On ne le répétera jamais assez : une planète peut se situer dans la zone d'habitabilité de son étoile sans pour autant être réellement habitable — surtout si elle se trouve autour d'une naine rouge. En effet, de multiples facteurs influencent cette habitabilité, comme :

  • la quantité d'eau héritée par la planète lors de sa formation ;
  • les caractéristiques de son atmosphère (est-elle assez épaisse pour un effet de serre modéré qui permet à l'eau liquide d'exister, comme c'est le cas avec la Terre ? ou bien est-elle trop épaisse, ce qui conduit à un enfer vénusien ?) ;
  • l'activité de son étoile hôte.

Concernant ce dernier point, se pose la question de l'impact des éruptions stellaires, et des rayonnements qui les accompagnent. Ces derniers jouent un rôle sur l'existence ou non de l'atmosphère d'une exoplanète et sur la présence d'eau, en particulier dans le cas de naines rouges (ces étoiles ont une jeunesse très turbulente). Un flux de rayonnement ultraviolet (UV) trop important peut conduire à la photodissociation des molécules du stock d'eau d'une jeune exoplanète en donnant des molécules d'O2 et de H2. Selon la masse de l'exoplanète, les molécules d'hydrogène s'échappent alors plus ou moins rapidement de celle-ci, laissant, au final, un monde privé d'océan (si ceux-ci ont existé), mais avec une atmosphère enrichie en dioxygène, ce qui peut faire croire à la présence de la vie.

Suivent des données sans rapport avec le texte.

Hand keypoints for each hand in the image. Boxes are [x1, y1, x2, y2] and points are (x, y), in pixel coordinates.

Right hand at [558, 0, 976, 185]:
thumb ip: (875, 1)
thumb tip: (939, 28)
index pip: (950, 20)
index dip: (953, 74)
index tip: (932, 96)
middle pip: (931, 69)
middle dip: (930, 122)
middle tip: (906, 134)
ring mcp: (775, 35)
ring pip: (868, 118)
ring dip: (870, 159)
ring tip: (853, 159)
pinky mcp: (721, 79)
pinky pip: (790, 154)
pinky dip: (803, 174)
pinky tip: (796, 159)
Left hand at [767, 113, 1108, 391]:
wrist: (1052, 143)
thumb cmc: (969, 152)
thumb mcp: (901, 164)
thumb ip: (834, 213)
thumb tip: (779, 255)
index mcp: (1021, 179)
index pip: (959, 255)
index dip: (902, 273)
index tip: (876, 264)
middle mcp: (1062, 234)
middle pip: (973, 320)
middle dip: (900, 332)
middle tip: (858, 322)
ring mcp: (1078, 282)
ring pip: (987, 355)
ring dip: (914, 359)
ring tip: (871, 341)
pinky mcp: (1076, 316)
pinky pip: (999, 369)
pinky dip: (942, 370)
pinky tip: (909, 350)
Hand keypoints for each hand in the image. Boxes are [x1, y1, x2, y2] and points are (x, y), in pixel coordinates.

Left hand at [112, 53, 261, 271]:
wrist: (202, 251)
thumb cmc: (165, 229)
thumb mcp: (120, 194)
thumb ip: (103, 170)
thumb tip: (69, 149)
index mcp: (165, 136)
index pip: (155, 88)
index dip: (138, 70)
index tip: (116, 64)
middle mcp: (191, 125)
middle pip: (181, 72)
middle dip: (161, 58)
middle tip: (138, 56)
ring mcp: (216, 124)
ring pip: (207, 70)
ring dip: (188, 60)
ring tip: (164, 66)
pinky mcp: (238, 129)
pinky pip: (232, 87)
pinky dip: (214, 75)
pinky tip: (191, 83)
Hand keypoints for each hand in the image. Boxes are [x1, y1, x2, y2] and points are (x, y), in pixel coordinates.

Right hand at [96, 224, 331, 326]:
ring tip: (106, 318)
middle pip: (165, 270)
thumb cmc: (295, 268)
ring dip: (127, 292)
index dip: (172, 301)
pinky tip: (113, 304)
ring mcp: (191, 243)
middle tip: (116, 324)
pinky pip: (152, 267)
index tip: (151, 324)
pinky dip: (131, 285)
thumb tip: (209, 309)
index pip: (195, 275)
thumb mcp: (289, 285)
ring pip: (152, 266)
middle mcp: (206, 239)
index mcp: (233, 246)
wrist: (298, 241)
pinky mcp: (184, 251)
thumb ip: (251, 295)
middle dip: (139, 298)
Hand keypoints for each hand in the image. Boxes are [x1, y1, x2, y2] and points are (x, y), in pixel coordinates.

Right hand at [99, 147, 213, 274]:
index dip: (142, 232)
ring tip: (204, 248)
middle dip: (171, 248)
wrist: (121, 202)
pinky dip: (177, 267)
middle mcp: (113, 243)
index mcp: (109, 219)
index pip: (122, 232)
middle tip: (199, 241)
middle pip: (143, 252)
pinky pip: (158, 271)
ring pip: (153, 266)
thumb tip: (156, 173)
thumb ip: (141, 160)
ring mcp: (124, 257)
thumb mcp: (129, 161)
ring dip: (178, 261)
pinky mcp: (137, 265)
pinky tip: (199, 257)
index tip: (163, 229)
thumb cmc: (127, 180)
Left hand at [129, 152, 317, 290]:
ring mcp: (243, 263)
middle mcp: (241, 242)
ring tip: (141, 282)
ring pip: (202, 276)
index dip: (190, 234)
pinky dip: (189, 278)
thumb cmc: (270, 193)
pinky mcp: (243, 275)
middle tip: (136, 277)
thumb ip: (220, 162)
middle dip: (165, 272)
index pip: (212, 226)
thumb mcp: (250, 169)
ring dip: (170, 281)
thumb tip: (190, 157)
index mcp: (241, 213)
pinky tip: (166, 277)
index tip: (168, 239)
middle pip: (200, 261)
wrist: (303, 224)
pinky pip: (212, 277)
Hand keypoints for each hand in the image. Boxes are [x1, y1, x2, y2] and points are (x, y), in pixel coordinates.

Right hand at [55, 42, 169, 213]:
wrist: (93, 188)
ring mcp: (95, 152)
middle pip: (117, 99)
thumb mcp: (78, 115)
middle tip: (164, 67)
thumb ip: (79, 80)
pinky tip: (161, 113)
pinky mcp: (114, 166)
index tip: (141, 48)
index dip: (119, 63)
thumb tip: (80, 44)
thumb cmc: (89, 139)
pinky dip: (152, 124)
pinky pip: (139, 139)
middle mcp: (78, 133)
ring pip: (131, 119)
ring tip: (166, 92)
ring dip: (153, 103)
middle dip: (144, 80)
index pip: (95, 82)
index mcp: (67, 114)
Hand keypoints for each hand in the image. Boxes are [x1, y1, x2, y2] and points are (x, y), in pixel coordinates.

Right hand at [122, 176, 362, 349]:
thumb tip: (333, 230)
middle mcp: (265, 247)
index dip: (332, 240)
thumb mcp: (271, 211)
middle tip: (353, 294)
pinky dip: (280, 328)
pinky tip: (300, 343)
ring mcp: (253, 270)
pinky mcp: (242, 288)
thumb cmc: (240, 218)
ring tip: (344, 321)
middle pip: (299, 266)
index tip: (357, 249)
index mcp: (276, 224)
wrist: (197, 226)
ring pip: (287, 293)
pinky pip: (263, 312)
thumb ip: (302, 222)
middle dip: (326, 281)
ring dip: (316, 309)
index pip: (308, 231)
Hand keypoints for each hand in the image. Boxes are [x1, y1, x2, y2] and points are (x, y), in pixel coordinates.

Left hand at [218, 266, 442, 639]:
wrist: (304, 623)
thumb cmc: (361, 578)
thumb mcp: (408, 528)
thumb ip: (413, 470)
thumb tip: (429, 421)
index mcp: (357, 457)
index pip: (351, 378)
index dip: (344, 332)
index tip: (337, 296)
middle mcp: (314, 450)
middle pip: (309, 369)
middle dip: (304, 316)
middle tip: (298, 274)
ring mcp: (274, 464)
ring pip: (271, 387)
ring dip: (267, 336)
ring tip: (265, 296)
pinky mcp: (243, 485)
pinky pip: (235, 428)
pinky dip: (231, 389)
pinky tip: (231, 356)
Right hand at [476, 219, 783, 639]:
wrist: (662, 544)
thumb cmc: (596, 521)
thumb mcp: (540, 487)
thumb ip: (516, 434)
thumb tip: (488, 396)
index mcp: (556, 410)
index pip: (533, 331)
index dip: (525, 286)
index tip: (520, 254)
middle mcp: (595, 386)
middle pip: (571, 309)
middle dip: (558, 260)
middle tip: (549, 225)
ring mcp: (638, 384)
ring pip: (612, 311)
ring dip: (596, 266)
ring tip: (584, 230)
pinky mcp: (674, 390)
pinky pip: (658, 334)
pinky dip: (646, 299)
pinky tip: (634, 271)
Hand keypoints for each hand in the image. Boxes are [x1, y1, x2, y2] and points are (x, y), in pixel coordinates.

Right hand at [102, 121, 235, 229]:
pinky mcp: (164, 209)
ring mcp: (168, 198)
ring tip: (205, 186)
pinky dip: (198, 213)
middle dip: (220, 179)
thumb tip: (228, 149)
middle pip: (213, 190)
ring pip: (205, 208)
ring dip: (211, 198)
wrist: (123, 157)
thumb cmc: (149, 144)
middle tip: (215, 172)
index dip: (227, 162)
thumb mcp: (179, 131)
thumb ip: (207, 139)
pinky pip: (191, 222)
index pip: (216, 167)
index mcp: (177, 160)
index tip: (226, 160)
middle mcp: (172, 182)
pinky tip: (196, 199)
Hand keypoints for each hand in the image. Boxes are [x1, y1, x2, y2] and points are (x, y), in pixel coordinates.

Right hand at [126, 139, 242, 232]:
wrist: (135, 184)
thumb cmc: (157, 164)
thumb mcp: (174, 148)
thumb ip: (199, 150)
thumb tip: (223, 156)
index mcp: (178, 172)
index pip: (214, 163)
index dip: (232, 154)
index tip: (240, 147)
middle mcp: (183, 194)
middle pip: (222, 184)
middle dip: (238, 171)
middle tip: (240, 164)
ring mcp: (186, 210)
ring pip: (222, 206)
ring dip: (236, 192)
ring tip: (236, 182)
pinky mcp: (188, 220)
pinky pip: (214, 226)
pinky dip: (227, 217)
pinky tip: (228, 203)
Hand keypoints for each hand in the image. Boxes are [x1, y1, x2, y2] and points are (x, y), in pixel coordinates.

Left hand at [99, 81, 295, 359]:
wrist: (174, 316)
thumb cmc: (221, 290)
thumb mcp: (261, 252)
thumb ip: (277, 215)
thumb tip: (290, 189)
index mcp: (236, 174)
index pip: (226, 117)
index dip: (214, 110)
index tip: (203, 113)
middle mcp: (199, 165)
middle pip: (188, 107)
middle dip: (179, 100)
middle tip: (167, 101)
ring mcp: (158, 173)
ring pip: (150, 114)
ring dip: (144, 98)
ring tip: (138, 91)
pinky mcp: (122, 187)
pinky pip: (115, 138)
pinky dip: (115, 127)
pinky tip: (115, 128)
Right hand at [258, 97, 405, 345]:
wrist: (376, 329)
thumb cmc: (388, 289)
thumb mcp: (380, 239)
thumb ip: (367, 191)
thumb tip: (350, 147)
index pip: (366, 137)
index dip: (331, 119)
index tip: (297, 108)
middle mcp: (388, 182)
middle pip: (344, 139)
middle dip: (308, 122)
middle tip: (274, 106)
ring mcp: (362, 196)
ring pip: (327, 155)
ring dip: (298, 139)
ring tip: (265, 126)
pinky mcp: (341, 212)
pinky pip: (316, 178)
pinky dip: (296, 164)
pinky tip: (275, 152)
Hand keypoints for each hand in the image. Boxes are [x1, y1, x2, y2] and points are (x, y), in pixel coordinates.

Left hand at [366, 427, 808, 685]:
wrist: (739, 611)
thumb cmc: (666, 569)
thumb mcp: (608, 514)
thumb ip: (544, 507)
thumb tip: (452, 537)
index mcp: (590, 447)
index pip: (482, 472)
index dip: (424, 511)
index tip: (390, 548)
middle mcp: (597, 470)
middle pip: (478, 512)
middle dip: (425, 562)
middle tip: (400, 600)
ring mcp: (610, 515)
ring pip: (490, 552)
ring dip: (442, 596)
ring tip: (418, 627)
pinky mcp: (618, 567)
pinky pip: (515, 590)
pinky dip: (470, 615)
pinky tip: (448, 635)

Les naines rouges étant les étoiles les plus nombreuses de la Voie lactée, le système de Trappist-1, à seulement 40 années-lumière de la Terre, est donc un excellent laboratoire pour affûter nos outils pour évaluer la proportion d'exoplanètes vraiment habitables dans notre Galaxie. Le travail de recherche conduit par une équipe internationale d'astronomes avec le télescope Hubble n'est donc pas étonnant. Ces derniers ont pu réaliser une estimation du flux d'UV émis par Trappist-1 qui vient d'être publiée sur arXiv.

Une vue du télescope Hubble au voisinage de la navette spatiale en 1999. © Nasa

De la vie sur Trappist-1e, Trappist-1f et Trappist-1g ?

Cette équipe, dirigée par Vincent Bourrier, de l'Observatoire de l'université de Genève (Unige), a utilisé le Space Telescope Imaging Spectrograph (Stis), un instrument présent sur le télescope spatial de la Nasa et de l'ESA, pour mesurer la quantité de rayonnement ultraviolet que les exoplanètes de Trappist-1 peuvent recevoir en fonction du flux de l'étoile. Les conclusions tirées de ces mesures doivent toutefois être prises avec prudence car elles reposent sur plusieurs modélisations :

  • celle de l'histoire du système de Trappist-1 ;
  • celle de la perte d'eau sous l'effet du rayonnement UV.

et sur l'évaluation des masses des exoplanètes. Toujours est-il que, selon les chercheurs, certaines exoplanètes de Trappist-1 devraient bel et bien avoir perdu d'importantes quantités d'eau, mais d'autres pourraient en avoir gardées...

Trappist-1b et Trappist-1c, les deux exoplanètes les plus proches, auraient été particulièrement affectées et pourraient avoir perdu jusqu'à 20 fois la quantité d'eau présente dans les océans terrestres au cours des huit derniers milliards d'années de la vie de l'étoile. Les exoplanètes les plus éloignées, qui sont dans la zone habitable, en particulier Trappist-1e, f et g, devraient quant à elles avoir perdu beaucoup moins d'eau, ce qui rend plus crédibles les spéculations portant sur l'apparition de la vie sur ces astres.

Un optimisme très mesuré et prudent est cependant encore de rigueur et il devrait le rester longtemps. Comme le dit Vincent Bourrier : « Tandis que nos résultats suggèrent que les planètes les plus éloignées sont les meilleures candidates pour rechercher de l'eau avec le nouveau télescope spatial James-Webb, ils soulignent aussi la nécessité de réaliser des études théoriques et des observations complémentaires de toutes les longueurs d'onde, dans le but de déterminer la nature des planètes de Trappist-1 et leur potentiel d'habitabilité ».